SickKids: 80% of hospital priority systems back online after LockBit ransomware attack

Toronto’s Hospital for Sick Children, Canada’s largest pediatric health center, said it has restored 80% of its systems that have a direct impact on hospital operations following a ransomware attack.

A spokesperson for the hospital told The Record that patients and families dealt with diagnostic and treatment delays because clinical teams struggled to receive lab reports and imaging results after the LockBit ransomware group launched an attack on the night of December 18.

While the hospital’s electronic medical record system was not affected by the attack, several other tools connected to the system were damaged – including dictation services, pharmacy systems and the ability to view diagnostic imaging results. The hospital’s internal timekeeping system for staff and intranet were also affected by the ransomware attack. 

“Ransomware and other malware attacks are becoming more and more frequent and sophisticated across organizations and industries.
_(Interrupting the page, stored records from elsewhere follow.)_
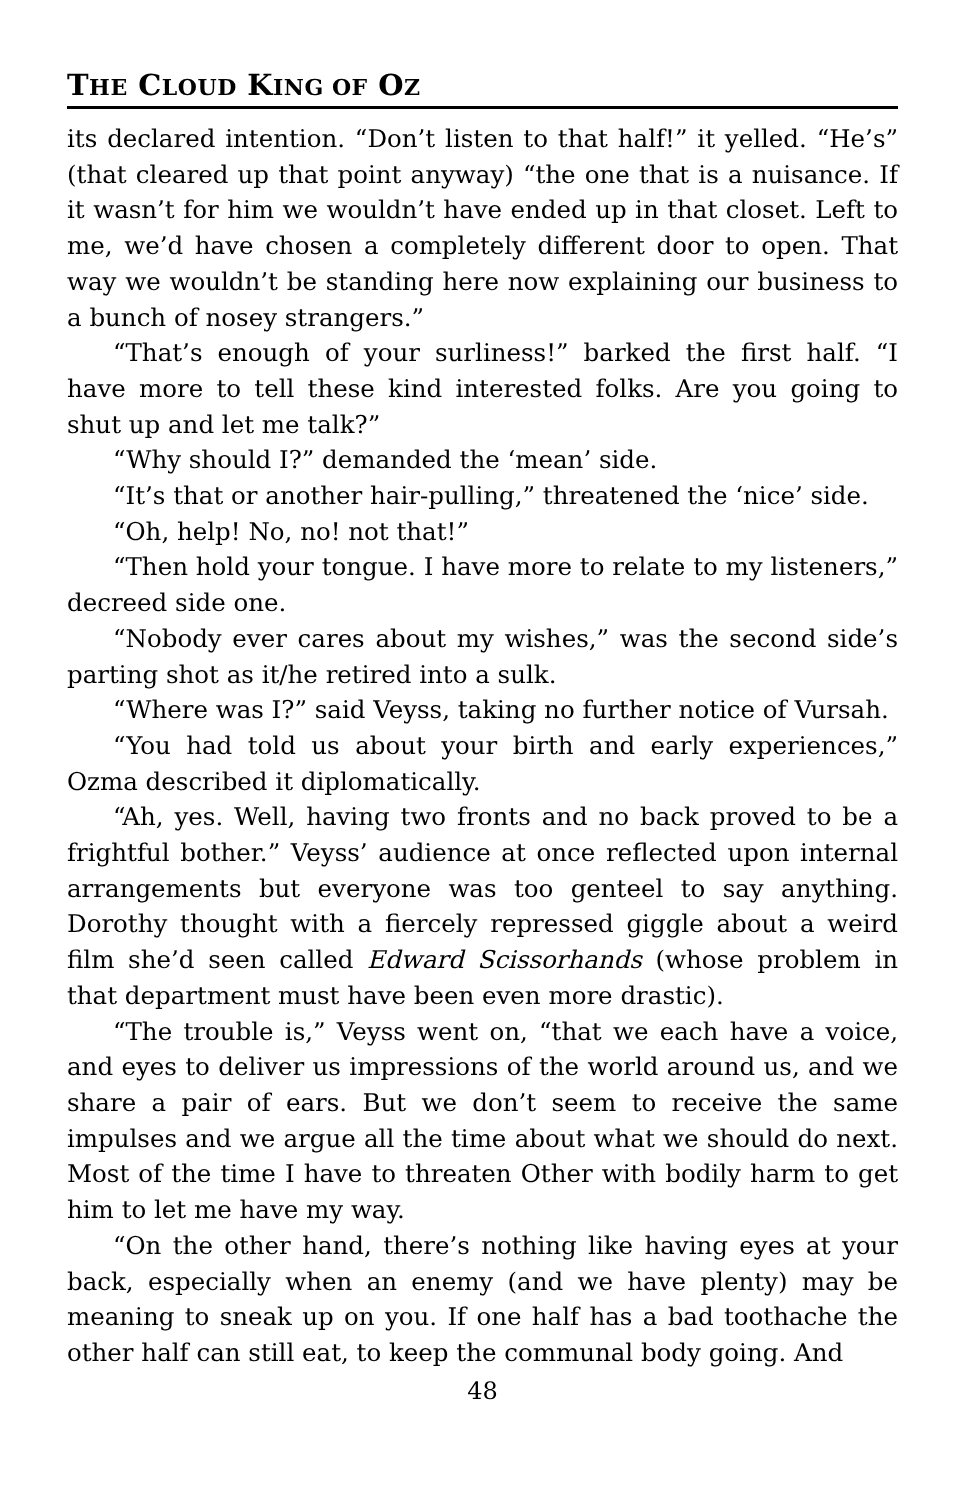THE CLOUD KING OF OZ
its declared intention. “Don’t listen to that half!” it yelled. “He’s” (that cleared up that point anyway) “the one that is a nuisance. If it wasn’t for him we wouldn’t have ended up in that closet. Left to me, we’d have chosen a completely different door to open. That way we wouldn’t be standing here now explaining our business to a bunch of nosey strangers.”
“That’s enough of your surliness!” barked the first half. “I have more to tell these kind interested folks. Are you going to shut up and let me talk?”
“Why should I?” demanded the ‘mean’ side.
“It’s that or another hair-pulling,” threatened the ‘nice’ side.
“Oh, help! No, no! not that!”
“Then hold your tongue. I have more to relate to my listeners,” decreed side one.
“Nobody ever cares about my wishes,” was the second side’s parting shot as it/he retired into a sulk.
“Where was I?” said Veyss, taking no further notice of Vursah.
“You had told us about your birth and early experiences,” Ozma described it diplomatically.
“Ah, yes. Well, having two fronts and no back proved to be a frightful bother.” Veyss’ audience at once reflected upon internal arrangements but everyone was too genteel to say anything. Dorothy thought with a fiercely repressed giggle about a weird film she’d seen called Edward Scissorhands (whose problem in that department must have been even more drastic).
“The trouble is,” Veyss went on, “that we each have a voice, and eyes to deliver us impressions of the world around us, and we share a pair of ears. But we don’t seem to receive the same impulses and we argue all the time about what we should do next. Most of the time I have to threaten Other with bodily harm to get him to let me have my way.
“On the other hand, there’s nothing like having eyes at your back, especially when an enemy (and we have plenty) may be meaning to sneak up on you. If one half has a bad toothache the other half can still eat, to keep the communal body going. And
48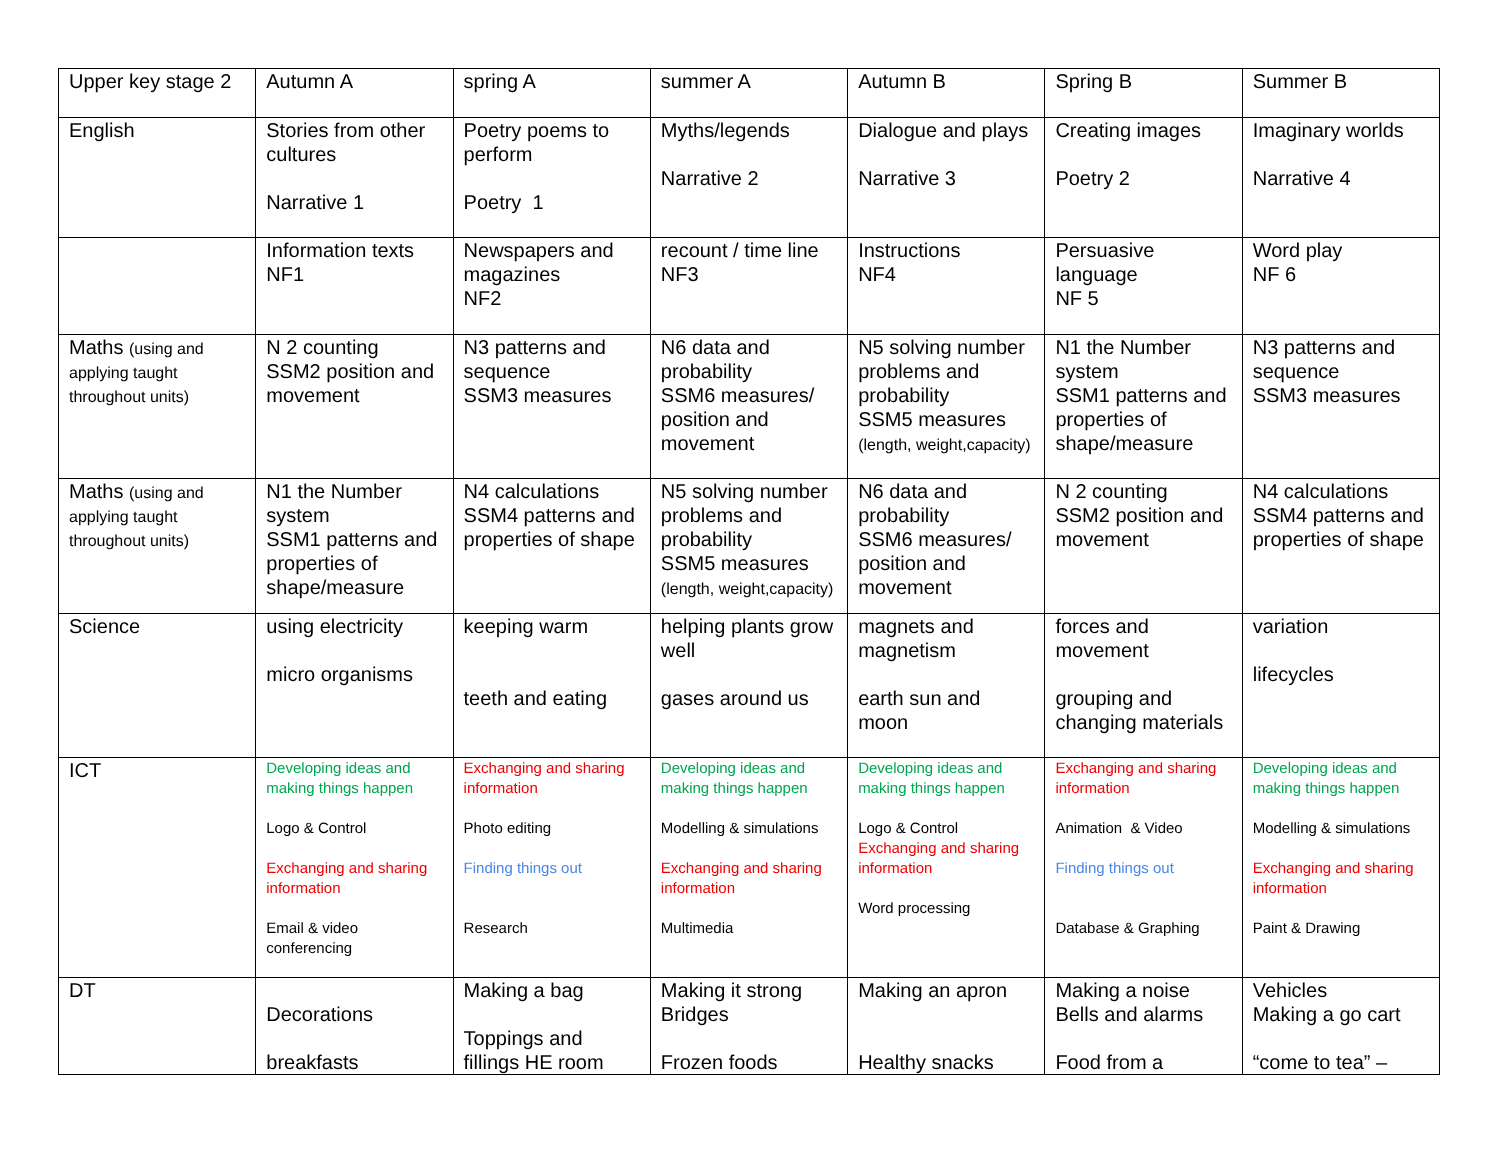| Upper key stage 2 | Autumn A | spring A | summer A | Autumn B | Spring B | Summer B |
| English | Stories from other cultures Narrative 1 | Poetry poems to perform Poetry 1 | Myths/legends Narrative 2 | Dialogue and plays Narrative 3 | Creating images Poetry 2 | Imaginary worlds Narrative 4 |
| | Information texts NF1 | Newspapers and magazines NF2 | recount / time line NF3 | Instructions NF4 | Persuasive language NF 5 | Word play NF 6 |
| Maths (using and applying taught throughout units) | N 2 counting SSM2 position and movement | N3 patterns and sequence SSM3 measures | N6 data and probability SSM6 measures/ position and movement | N5 solving number problems and probability SSM5 measures (length, weight,capacity) | N1 the Number system SSM1 patterns and properties of shape/measure | N3 patterns and sequence SSM3 measures |
| Maths (using and applying taught throughout units) | N1 the Number system SSM1 patterns and properties of shape/measure | N4 calculations SSM4 patterns and properties of shape | N5 solving number problems and probability SSM5 measures (length, weight,capacity) | N6 data and probability SSM6 measures/ position and movement | N 2 counting SSM2 position and movement | N4 calculations SSM4 patterns and properties of shape |
| Science | using electricity micro organisms | keeping warm teeth and eating | helping plants grow well gases around us | magnets and magnetism earth sun and moon | forces and movement grouping and changing materials | variation lifecycles |
| ICT | Developing ideas and making things happen Logo & Control Exchanging and sharing information Email & video conferencing | Exchanging and sharing information Photo editing Finding things out Research | Developing ideas and making things happen Modelling & simulations Exchanging and sharing information Multimedia | Developing ideas and making things happen Logo & Control Exchanging and sharing information Word processing | Exchanging and sharing information Animation & Video Finding things out Database & Graphing | Developing ideas and making things happen Modelling & simulations Exchanging and sharing information Paint & Drawing |
| DT | Decorations breakfasts | Making a bag Toppings and fillings HE room | Making it strong Bridges Frozen foods | Making an apron Healthy snacks | Making a noise Bells and alarms Food from a | Vehicles Making a go cart “come to tea” – |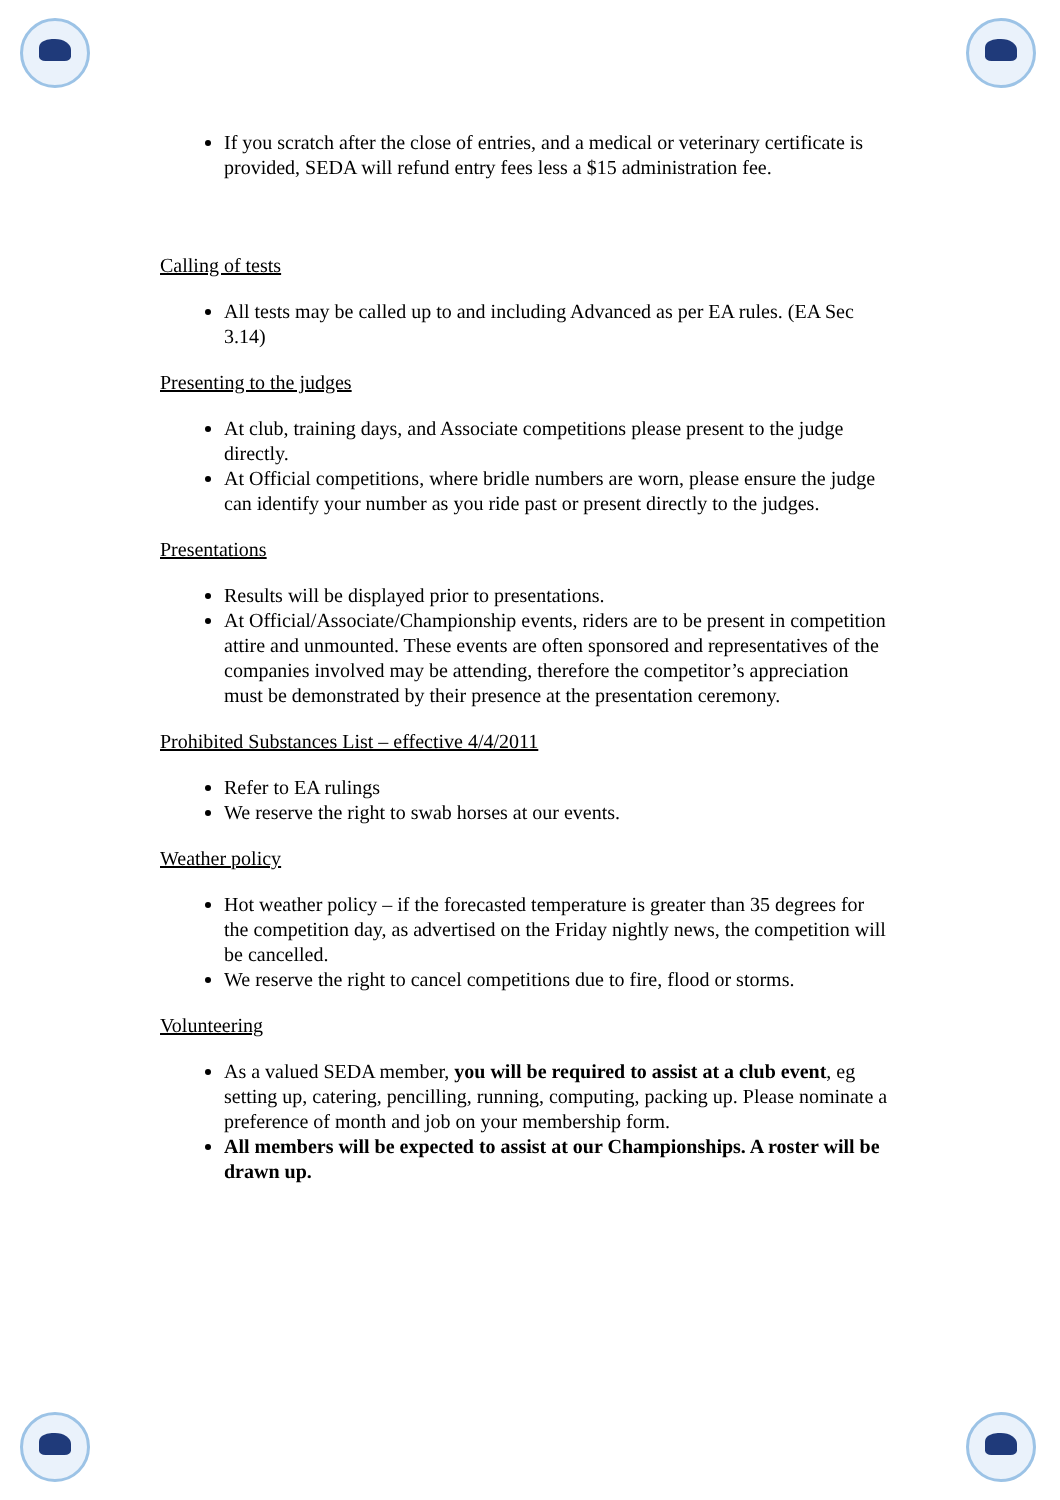If you scratch after the close of entries, and a medical or veterinary certificate is provided, SEDA will refund entry fees less a $15 administration fee.
Calling of tests
All tests may be called up to and including Advanced as per EA rules. (EA Sec 3.14)
Presenting to the judges
At club, training days, and Associate competitions please present to the judge directly.
At Official competitions, where bridle numbers are worn, please ensure the judge can identify your number as you ride past or present directly to the judges.
Presentations
Results will be displayed prior to presentations.
At Official/Associate/Championship events, riders are to be present in competition attire and unmounted. These events are often sponsored and representatives of the companies involved may be attending, therefore the competitor’s appreciation must be demonstrated by their presence at the presentation ceremony.
Prohibited Substances List – effective 4/4/2011
Refer to EA rulings
We reserve the right to swab horses at our events.
Weather policy
Hot weather policy – if the forecasted temperature is greater than 35 degrees for the competition day, as advertised on the Friday nightly news, the competition will be cancelled.
We reserve the right to cancel competitions due to fire, flood or storms.
Volunteering
As a valued SEDA member, you will be required to assist at a club event, eg setting up, catering, pencilling, running, computing, packing up. Please nominate a preference of month and job on your membership form.
All members will be expected to assist at our Championships. A roster will be drawn up.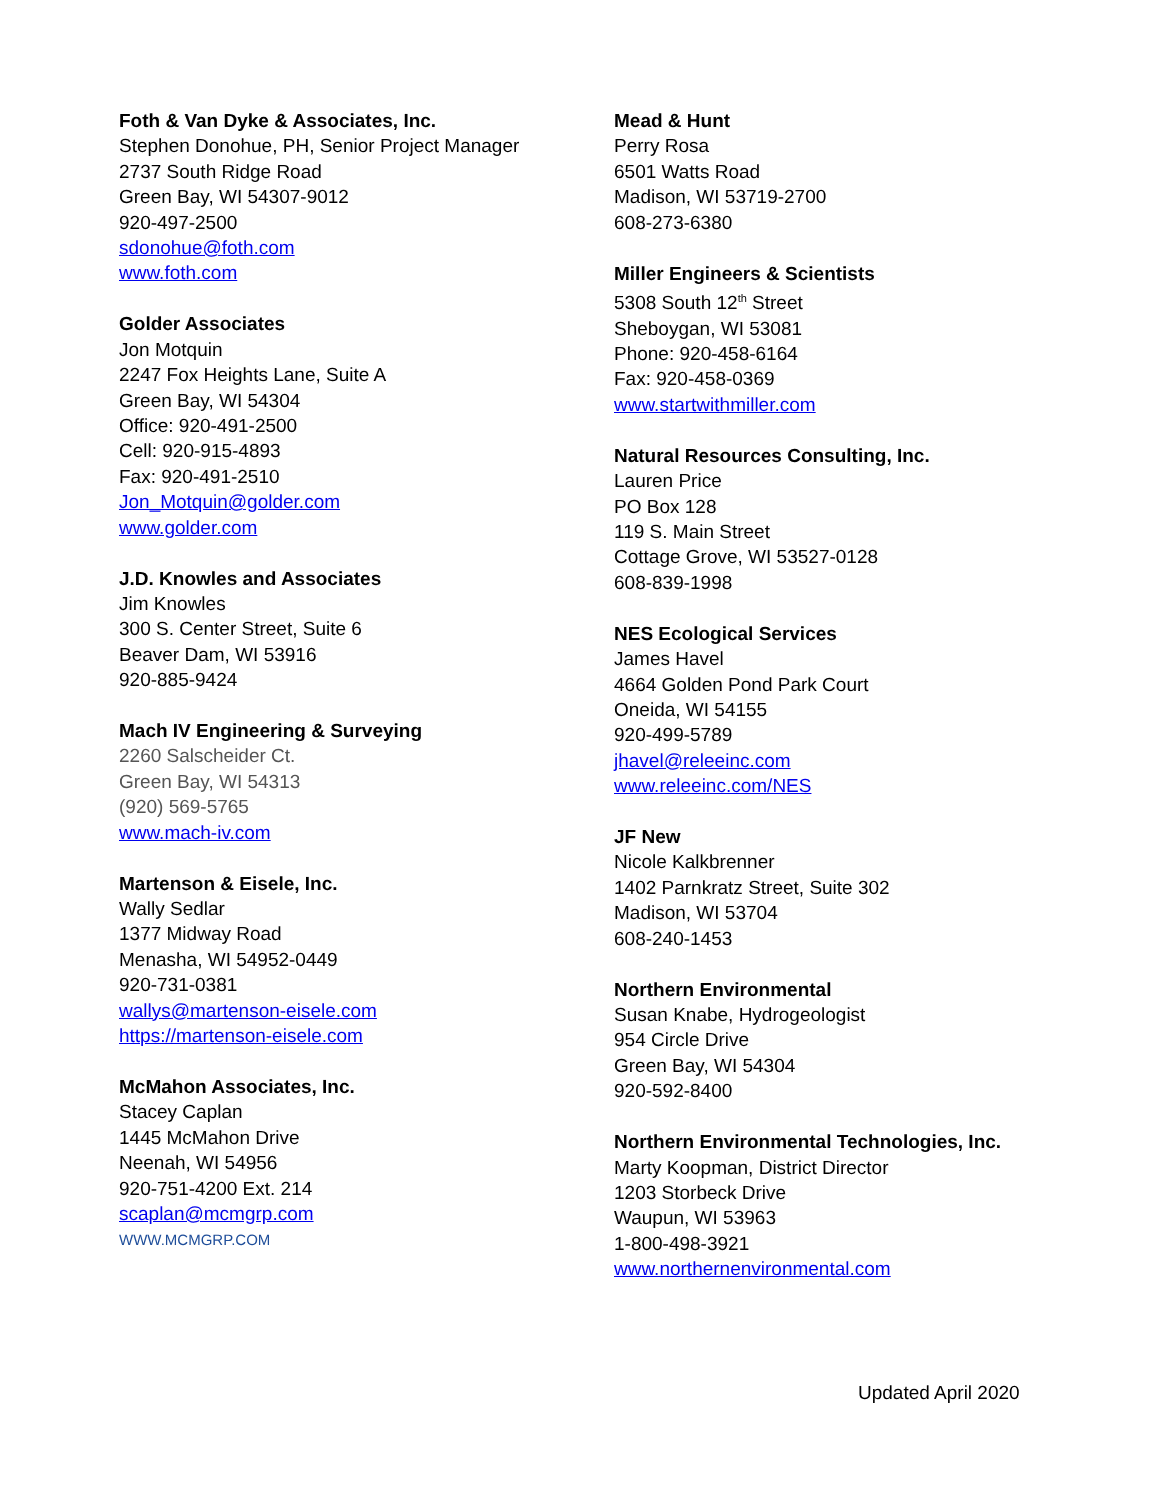Foth & Van Dyke & Associates, Inc.
Stephen Donohue, PH, Senior Project Manager
2737 South Ridge Road
Green Bay, WI 54307-9012
920-497-2500
sdonohue@foth.com
www.foth.com
Golder Associates
Jon Motquin
2247 Fox Heights Lane, Suite A
Green Bay, WI 54304
Office: 920-491-2500
Cell: 920-915-4893
Fax: 920-491-2510
Jon_Motquin@golder.com
www.golder.com
J.D. Knowles and Associates
Jim Knowles
300 S. Center Street, Suite 6
Beaver Dam, WI 53916
920-885-9424
Mach IV Engineering & Surveying
2260 Salscheider Ct.
Green Bay, WI 54313
(920) 569-5765
www.mach-iv.com
Martenson & Eisele, Inc.
Wally Sedlar
1377 Midway Road
Menasha, WI 54952-0449
920-731-0381
wallys@martenson-eisele.com
https://martenson-eisele.com
McMahon Associates, Inc.
Stacey Caplan
1445 McMahon Drive
Neenah, WI 54956
920-751-4200 Ext. 214
scaplan@mcmgrp.com
WWW.MCMGRP.COM
Mead & Hunt
Perry Rosa
6501 Watts Road
Madison, WI 53719-2700
608-273-6380
Miller Engineers & Scientists
5308 South 12<sup>th</sup> Street
Sheboygan, WI 53081
Phone: 920-458-6164
Fax: 920-458-0369
www.startwithmiller.com
Natural Resources Consulting, Inc.
Lauren Price
PO Box 128
119 S. Main Street
Cottage Grove, WI 53527-0128
608-839-1998
NES Ecological Services
James Havel
4664 Golden Pond Park Court
Oneida, WI 54155
920-499-5789
jhavel@releeinc.com
www.releeinc.com/NES
JF New
Nicole Kalkbrenner
1402 Parnkratz Street, Suite 302
Madison, WI 53704
608-240-1453
Northern Environmental
Susan Knabe, Hydrogeologist
954 Circle Drive
Green Bay, WI 54304
920-592-8400
Northern Environmental Technologies, Inc.
Marty Koopman, District Director
1203 Storbeck Drive
Waupun, WI 53963
1-800-498-3921
www.northernenvironmental.com
Updated April 2020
We know those behind these attacks are always trying to find new ways to get past digital defenses,” said Nimira Dhalwani, Chief Technology Officer at SickKids, a common name for the hospital. 

“We are working with our experts and industry partners to strengthen our collective systems wherever possible.”

The hospital – founded in 1875 – issued a “Code Grey” notice when they realized many of their systems were inaccessible, kickstarting their incident response processes and led to the hiring of a cybersecurity firm to deal with the response. 

Experts are still working with the hospital’s Information Management Technology team to restore downed systems but the “Code Grey” notice has been lifted since most critical systems are back to normal. 

“I want to express my deepest gratitude and thanks to our staff, patients, families and community partners for their patience and support, as well as the broader community for the overwhelming offers of assistance and expertise over the past two weeks,” said SickKids CEO Ronald Cohn.

“Without the extremely hard work of our staff and expertise of external advisors over the holidays, we would not have been able to lift the Code Grey as efficiently as we have.”

The hospital noted that it has not yet used the decryptor offered to them by LockBit operators, who took the extraordinary step of apologizing for the attack after it drew international attention. 

A spokesperson for the hospital said it is still in the process of working with cybersecurity experts to determine whether they should use the decryptor. 

“SickKids continues to consult with its third-party experts to determine the most efficient and effective means to restore its impacted systems, including the possible use of the decryptor,” a spokesperson said. 

In a message posted to their leak site on Saturday, the ransomware gang said it “formally apologizes for the attack on Sick Kids.”

“The partner who attacked this hospital violated our rules, is blocked and is no longer in our affiliate program,” the group said.

LockBit, like a number of ransomware groups, has tenuous rules for its hackers and affiliates warning them not to attack certain institutions, like hospitals. These rules have done little to stop the group from frequently targeting hospitals.

Three weeks ago the group was accused of attacking Hospital Centre of Versailles in France and in August, LockBit proudly took credit for a crippling attack on Center Hospital Sud Francilien in Corbeil-Essonnes. The attack knocked out the hospital’s “business software, storage systems (in particular medical imaging) and the information system relating to patient admissions.”

This is not the first time a ransomware group has offered a decryptor to a hospital after an attack. Both the Conti and DoppelPaymer ransomware gangs offered free decryptors following massive attacks on Ireland’s healthcare system and Helios University Hospital, respectively.